The second performance of this past weekend marked the Boston Symphony and Tanglewood debut of Cristian Măcelaru, a conductor whose successes transcended many borders in recent years. The introductory piece was Anna Clyne’s Masquerade, a score anchored by the imagery of 18th-century promenade concerts and by reflections of Old English merry songs. Brilliantly rendered here, it’s a compendium of quickly shifting bright colours, prefiguring in a way the music heard after the interval.

Cristian Măcelaru conducts the Boston Symphony Orchestra
© Hilary Scott

By contrast, Elgar’s Cello Concerto in E minor is rather bleak, full of melancholy, yearning and resignation. In Yo-Yo Ma’s heartfelt rendition, neither ascetic nor too passionate, the music seemed nevertheless quite varied, not only in terms of the multiple repetitions of the main thematic material, but also in the palpable contrast between the two inner movements. Măcelaru proved to be an attentive and responsive accompanist, supporting well the cellist’s gentle expressiveness and magnificent “singing” tone. 

Besides being a formidable musician, with an unparalleled desire to discover new avenues to express his talent and interests, Yo-Yo Ma is also a great communicator, definitely a reason why the public loves him so much. After playing the concerto, he grabbed a microphone and talked about the piece being conceived during the time of despair brought by the Spanish influenza at the end of World War 1, about “the enduring human spirit that we all possess” and the need to overcome adversities. And then came the surprise: Yo-yo Ma recited some uplifting lines from Geoffrey Parsons and John Turner’s lyrics for a song named Smile, took a seat in the last row, and played, together with the BSO cellists led by Blaise Déjardin, a transcription of Smile’s melody, originally composed by Charlie Chaplin to accompany the last scene of Modern Times, his 1936 masterpiece!

Yo-Yo Ma and Cristian Măcelaru
© Hilary Scott

The juxtaposition of Debussy’s La Mer and Enescu’s Romanian Rhapsody no .1 did make a certain sense. After all, both works were conceived just a few years apart. Considering the first score only as forward-looking and the latter just a prolongation of exploits by Liszt, Dvořák and others is an oversimplification. Composed when Enescu was not yet 20 years old, the Rhapsody, one of his most popular works, does not sound fresh just because Romanian folk music is less familiar to the Western ear even today, but also because it represents a rare synthesis of German late Romantic and French fin de siècle soundscapes. Born in Romania, Măcelaru clearly has an affinity for Enescu’s idiom, for its mixture of structural formality and tonal freedom. (It was surprising to see that the conductor’s biography included in the concert’s booklet, did not mention that he is the current Artistic Director of the quite important Enescu Festival.) 

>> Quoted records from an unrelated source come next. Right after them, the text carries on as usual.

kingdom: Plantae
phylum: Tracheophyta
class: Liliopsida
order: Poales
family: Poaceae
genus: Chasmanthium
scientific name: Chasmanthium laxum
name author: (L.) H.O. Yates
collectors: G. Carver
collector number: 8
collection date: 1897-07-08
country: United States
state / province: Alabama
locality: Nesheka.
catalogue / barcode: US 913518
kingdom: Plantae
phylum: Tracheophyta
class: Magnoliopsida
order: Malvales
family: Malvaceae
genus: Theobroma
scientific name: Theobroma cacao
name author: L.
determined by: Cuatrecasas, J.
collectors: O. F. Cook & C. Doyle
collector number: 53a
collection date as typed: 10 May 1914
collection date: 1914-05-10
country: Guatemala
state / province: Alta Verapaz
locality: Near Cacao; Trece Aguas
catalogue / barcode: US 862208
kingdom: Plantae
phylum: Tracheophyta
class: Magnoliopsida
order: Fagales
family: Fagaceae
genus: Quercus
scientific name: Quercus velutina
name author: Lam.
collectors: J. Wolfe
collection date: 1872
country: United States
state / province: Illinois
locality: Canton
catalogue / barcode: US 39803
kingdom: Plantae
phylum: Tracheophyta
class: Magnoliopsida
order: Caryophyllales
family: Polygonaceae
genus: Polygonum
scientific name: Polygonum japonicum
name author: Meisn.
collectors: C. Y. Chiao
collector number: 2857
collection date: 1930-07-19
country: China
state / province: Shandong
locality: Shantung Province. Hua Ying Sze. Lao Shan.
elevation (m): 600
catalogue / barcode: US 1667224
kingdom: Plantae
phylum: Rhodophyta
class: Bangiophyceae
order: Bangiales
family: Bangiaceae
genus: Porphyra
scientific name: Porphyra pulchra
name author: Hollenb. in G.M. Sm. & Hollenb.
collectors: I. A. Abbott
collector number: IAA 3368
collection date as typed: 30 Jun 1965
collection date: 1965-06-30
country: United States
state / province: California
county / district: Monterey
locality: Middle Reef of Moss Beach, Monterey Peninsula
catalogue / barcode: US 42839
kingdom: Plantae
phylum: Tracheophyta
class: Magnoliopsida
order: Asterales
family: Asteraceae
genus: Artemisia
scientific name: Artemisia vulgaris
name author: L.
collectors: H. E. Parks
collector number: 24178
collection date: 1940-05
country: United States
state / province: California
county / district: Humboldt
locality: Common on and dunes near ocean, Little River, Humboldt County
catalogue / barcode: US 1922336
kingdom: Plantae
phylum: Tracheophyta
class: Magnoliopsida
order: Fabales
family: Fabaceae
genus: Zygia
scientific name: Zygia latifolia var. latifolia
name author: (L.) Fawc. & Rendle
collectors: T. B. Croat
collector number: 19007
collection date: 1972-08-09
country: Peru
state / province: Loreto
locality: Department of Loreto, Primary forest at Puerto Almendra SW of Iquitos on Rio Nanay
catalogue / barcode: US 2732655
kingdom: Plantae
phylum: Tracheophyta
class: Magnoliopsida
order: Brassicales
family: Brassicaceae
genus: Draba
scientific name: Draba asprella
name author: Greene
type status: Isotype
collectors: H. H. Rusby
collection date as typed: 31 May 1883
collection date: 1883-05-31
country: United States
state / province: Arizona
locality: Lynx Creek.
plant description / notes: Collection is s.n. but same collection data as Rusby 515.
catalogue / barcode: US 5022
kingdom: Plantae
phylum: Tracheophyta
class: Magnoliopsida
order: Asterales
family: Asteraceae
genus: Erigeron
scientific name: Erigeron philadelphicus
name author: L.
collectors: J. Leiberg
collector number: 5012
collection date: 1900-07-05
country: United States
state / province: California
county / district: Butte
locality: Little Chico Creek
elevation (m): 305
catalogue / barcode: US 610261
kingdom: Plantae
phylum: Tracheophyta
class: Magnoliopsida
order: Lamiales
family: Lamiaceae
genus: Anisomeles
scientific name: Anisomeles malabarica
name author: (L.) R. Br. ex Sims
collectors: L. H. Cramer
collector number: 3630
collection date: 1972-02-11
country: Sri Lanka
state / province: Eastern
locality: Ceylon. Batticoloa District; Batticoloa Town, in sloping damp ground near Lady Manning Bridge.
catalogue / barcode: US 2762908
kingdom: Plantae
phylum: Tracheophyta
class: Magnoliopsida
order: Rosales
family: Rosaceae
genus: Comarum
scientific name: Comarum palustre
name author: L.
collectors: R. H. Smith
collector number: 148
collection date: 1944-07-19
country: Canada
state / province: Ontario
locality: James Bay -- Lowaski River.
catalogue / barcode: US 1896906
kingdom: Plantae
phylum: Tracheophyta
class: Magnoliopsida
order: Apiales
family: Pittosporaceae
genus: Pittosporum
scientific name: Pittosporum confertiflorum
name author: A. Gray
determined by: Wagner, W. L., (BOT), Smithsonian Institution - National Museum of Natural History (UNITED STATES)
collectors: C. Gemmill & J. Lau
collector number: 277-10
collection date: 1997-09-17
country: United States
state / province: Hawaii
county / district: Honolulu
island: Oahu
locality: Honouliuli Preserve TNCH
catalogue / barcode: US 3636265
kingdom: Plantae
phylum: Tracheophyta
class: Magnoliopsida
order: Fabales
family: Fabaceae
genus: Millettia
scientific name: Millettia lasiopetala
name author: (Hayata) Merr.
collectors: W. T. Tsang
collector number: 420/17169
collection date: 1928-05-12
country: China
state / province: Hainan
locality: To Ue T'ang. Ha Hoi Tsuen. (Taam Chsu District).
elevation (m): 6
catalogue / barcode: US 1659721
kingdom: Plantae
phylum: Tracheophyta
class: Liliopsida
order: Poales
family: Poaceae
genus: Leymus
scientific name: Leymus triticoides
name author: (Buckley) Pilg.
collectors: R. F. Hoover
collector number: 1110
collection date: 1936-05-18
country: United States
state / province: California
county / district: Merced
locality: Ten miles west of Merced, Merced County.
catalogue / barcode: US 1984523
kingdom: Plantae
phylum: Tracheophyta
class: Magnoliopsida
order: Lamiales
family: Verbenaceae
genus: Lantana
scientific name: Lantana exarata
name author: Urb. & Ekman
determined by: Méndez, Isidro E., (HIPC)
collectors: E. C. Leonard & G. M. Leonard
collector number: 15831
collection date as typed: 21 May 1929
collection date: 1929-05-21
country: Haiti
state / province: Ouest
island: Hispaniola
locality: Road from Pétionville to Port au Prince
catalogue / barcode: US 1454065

Despite some excellent playing from its principals, the BSO did not always respond well to Măcelaru’s demands in Enescu; one could discern some discrepancies attributable to the instrumentalists’ limited exposure to the piece. Much more familiar to them, La Mer was played gloriously. The interplay and interlacing between woodwinds and strings was particularly remarkable. It is said that the score was greatly influenced by Debussy’s appreciation for Turner’s seascapes. In this rendition, one could find more reminiscences of the artist’s thicker coloured oil paintings than of his delicate aquarelles. In addition, composed immediately after Pelléas et Mélisande, La Mer certainly retained some of the opera’s mysterious air that was not obvious here.

Nothing in Măcelaru’s versions shed new light on any of the works in this eclectic programme. Nevertheless, his technical skill and his ear for details turned the overall performance into a pleasant and rewarding experience.